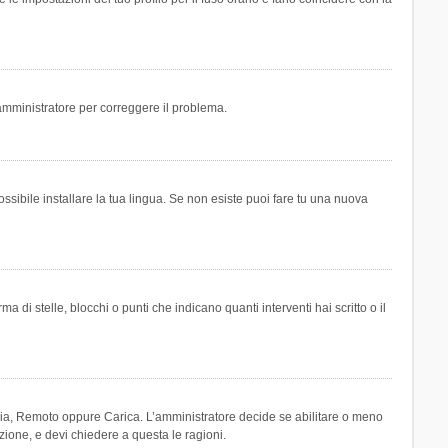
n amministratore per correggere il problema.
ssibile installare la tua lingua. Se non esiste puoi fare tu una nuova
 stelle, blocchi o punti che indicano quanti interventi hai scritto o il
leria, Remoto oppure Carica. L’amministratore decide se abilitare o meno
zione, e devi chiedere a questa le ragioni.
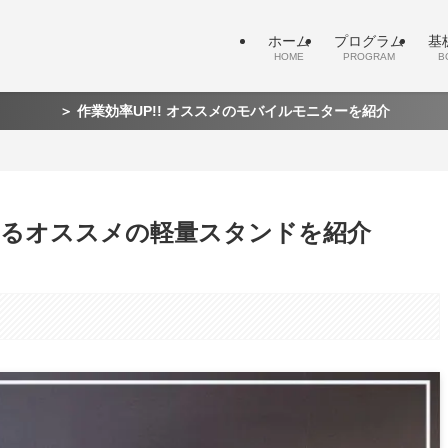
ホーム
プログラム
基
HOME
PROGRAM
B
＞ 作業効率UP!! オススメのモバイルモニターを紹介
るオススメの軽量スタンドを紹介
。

...

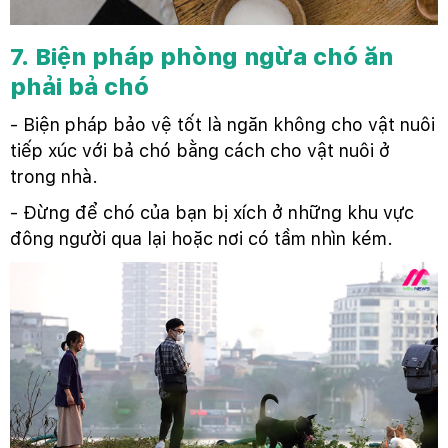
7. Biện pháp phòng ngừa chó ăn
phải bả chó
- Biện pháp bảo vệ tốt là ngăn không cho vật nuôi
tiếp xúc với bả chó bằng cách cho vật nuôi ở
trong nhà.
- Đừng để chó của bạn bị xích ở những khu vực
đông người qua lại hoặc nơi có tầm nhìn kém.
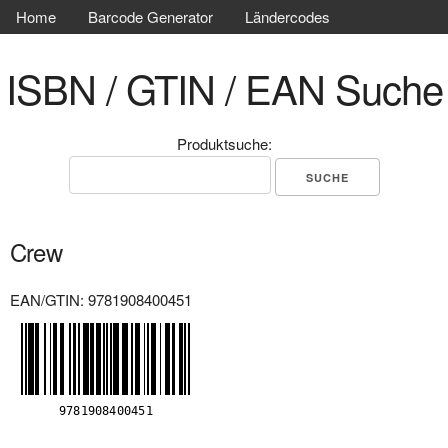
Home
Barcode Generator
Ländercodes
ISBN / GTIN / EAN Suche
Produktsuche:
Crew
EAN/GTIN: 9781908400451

==

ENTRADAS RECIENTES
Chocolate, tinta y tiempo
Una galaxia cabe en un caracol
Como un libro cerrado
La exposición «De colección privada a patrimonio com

▶ TASK DETAILS
Out of the material above, output word for word the line with "Como un libro cerrado", the line with "a patrimonio com", and all lines between them, with nothing else.

▶ COMPLETED TASK
Como un libro cerrado
La exposición «De colección privada a patrimonio com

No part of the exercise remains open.